A multivehicle crash in a highway tunnel in southwestern Wyoming on Friday killed at least two people, injured several others and caused a fire that raged for hours as officials rushed to evacuate the passage, the authorities said.
The crash occurred at 11:37 a.m. under a snow-dusted hill in Green River, Wyo., according to the State Transportation Department. By 5 p.m., the tunnel, which leads traffic west on Interstate 80, had been evacuated and the scene had “been contained,” the department said in a statement.

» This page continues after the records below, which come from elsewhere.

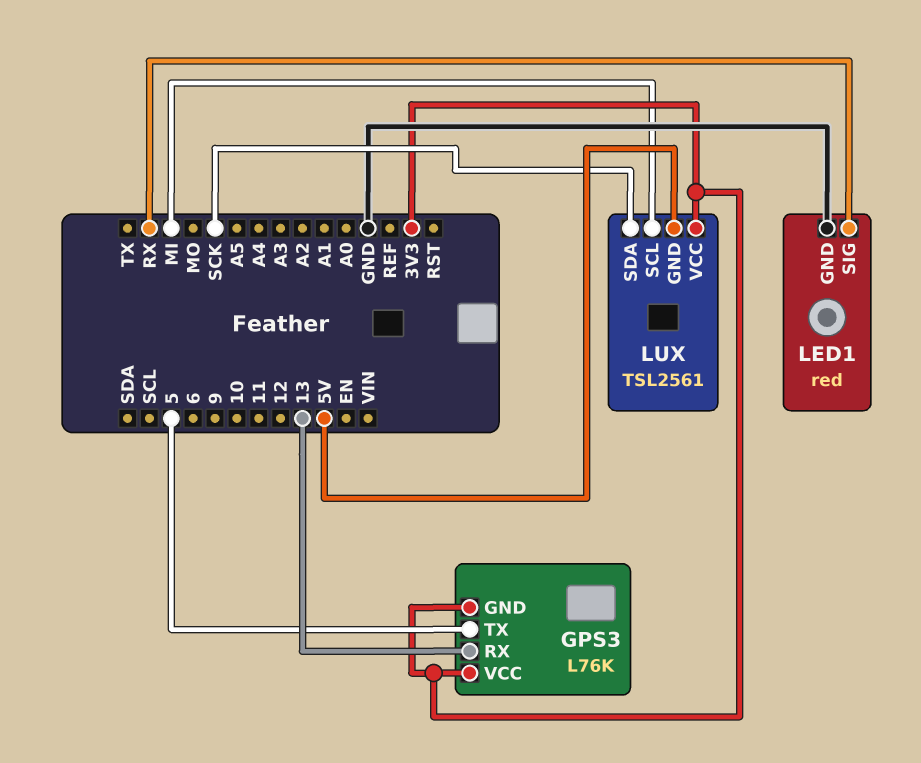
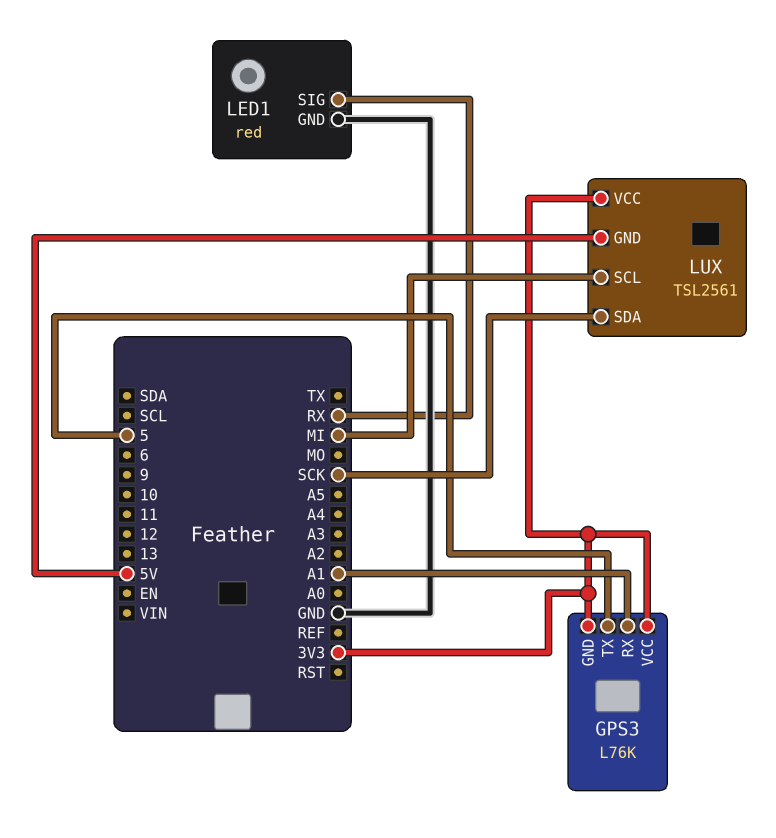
GPS3 pin RX: 13 -> A1

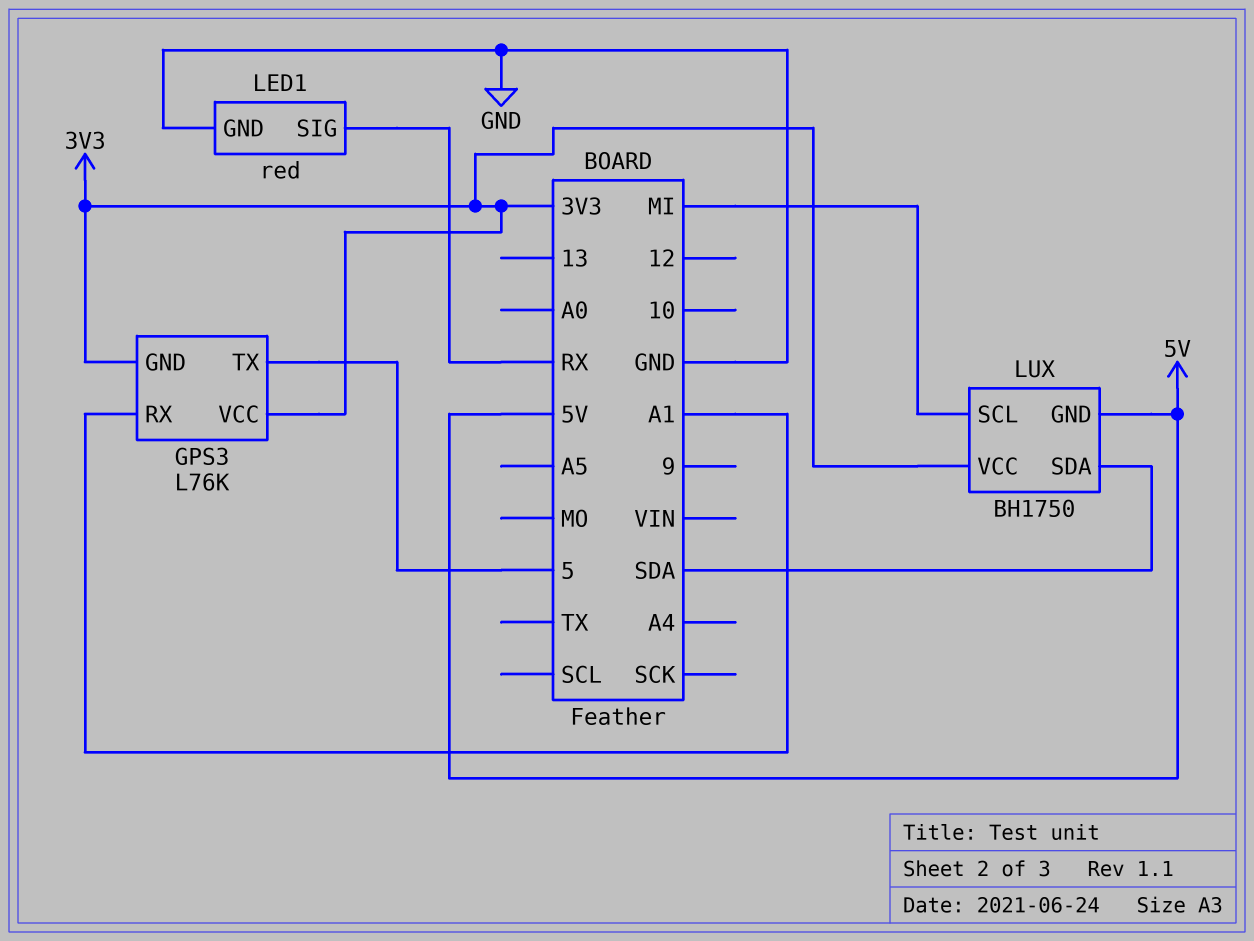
LUX: TSL2561 -> BH1750
LUX pin SDA: SCK -> SDA

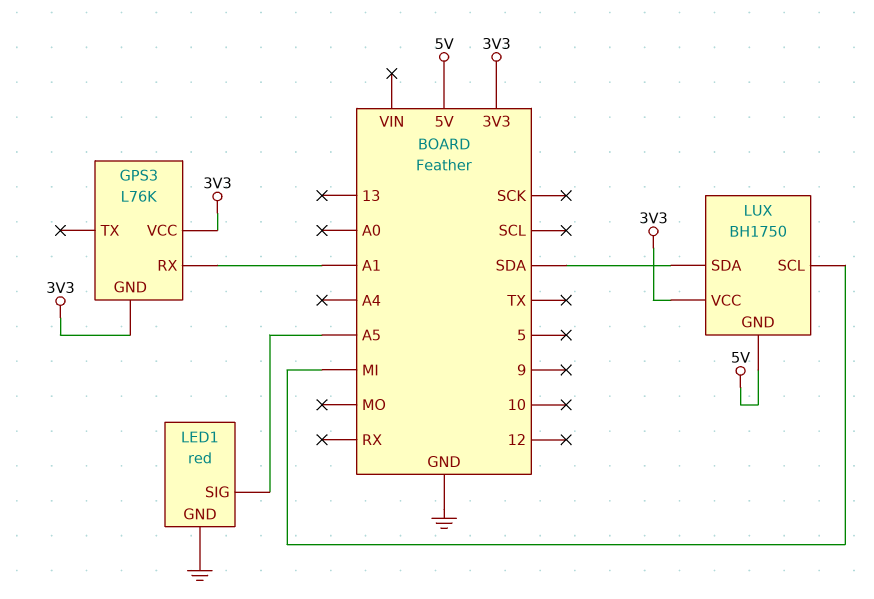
GPS3 pin TX: 5 -> none
LED1 pin SIG: RX -> A5

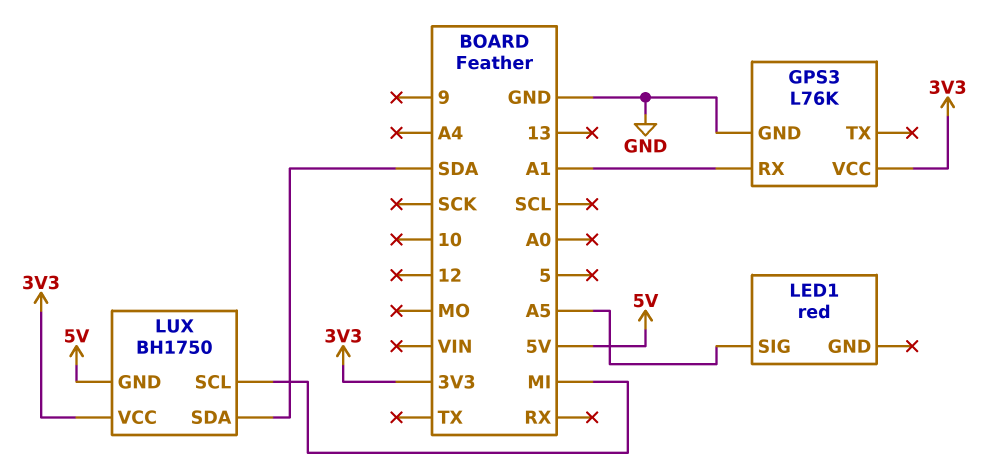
GPS3 pin GND: 3V3 -> GND
LED1 pin GND: GND -> none

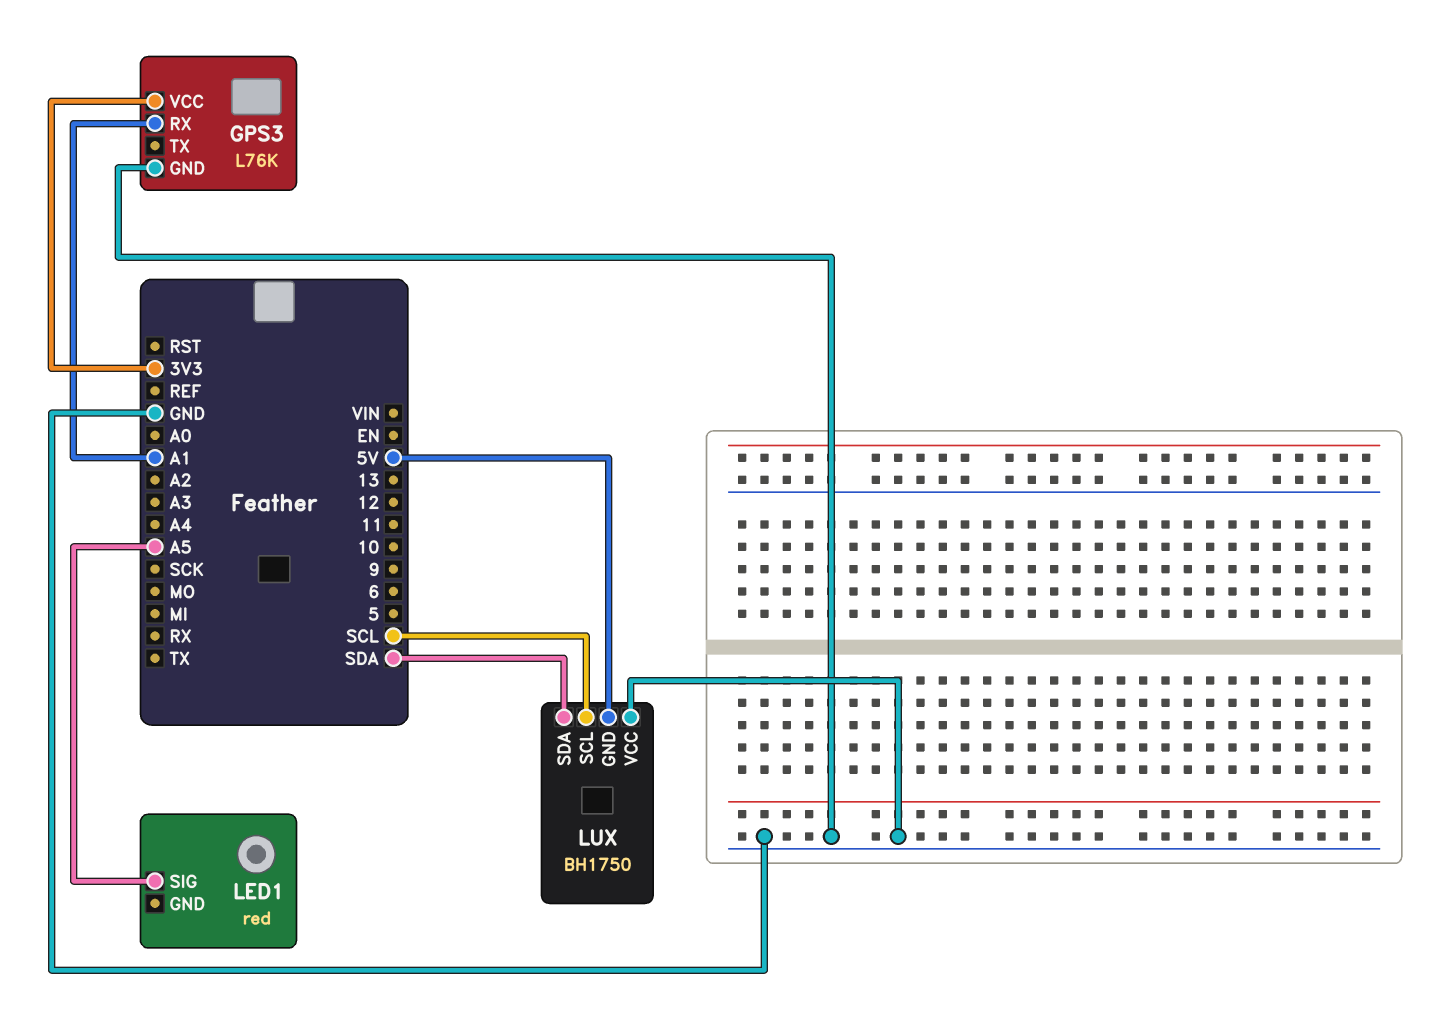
LUX pin SCL: MI -> SCL
LUX pin VCC: 3V3 -> GND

It was not clear what had caused the crash or how many vehicles were involved, but one of them — a semi truck transporting transformers — had leaked oil, feeding the fire, said State Senator John Kolb, who represents the area.
Mr. Kolb said Friday evening that more than 10 people were receiving treatment for injuries, and that three area fire departments were still working to extinguish the blaze.
It was unclear when the tunnel might reopen.
“They’ve got really all hands on deck trying to control the situation,” Mr. Kolb said in an interview, adding that there was a “high likelihood of damage” to the tunnel.
The Memorial Hospital of Sweetwater County in Rock Springs, Wyo., issued a statement on Friday afternoon urging people to “refrain from visiting the hospital” unless they were experiencing emergencies, citing the “mass casualty incident” at the tunnel. But the hospital said Friday evening that it had resumed regular operations.
The State Transportation Department also urged motorists to avoid the crash site, which is near mile marker 90 on Interstate 80. The highway’s eastbound tunnel lanes were being used by emergency responders, the patrol said.
Interstate 80, a common trucking route, runs from the George Washington Bridge in New Jersey to San Francisco.
Alyssa Vasey of Kemmerer, Wyo., was traveling west on Interstate 80 late Friday morning when traffic came to a standstill. At first the cause of the slowdown was not clear, she said, but then smoke started to unfurl out of the tunnel.
“At first it was just a little smoke,” Ms. Vasey, 30, said by phone. “And then it got darker and was going up toward the sky. And then it just started pluming out. There was a ton of it.”
As sheriffs rushed to the scene and vehicles on the crowded highway tried to pull out of their way, tremors rippled through ground under the highway.
“It took like 30 or 45 minutes for the explosions to stop,” she said. “Every few minutes, there would be another.”
It was not clear what had caused the explosions. Video from the scene showed a thick, dark column of smoke rising from the entrance to the tunnel as trucks idled on the freeway.
The two-lane tunnel runs about 1,200 feet and is about 15 miles east of Rock Springs.
Ms. Vasey described it as cramped. “It kind of makes you nervous,” she said. “When a semi’s next to you, there’s no room.”
Mr. Kolb, the state legislator, said the tunnel was “not something you get out of easily” in an emergency. Still, he said, the pileup was the region’s first mass injury event in memory.
Structural engineers were headed to the scene to evaluate the condition of the tunnel on Friday evening, said Stephanie Harsha, a spokeswoman for the State Transportation Department.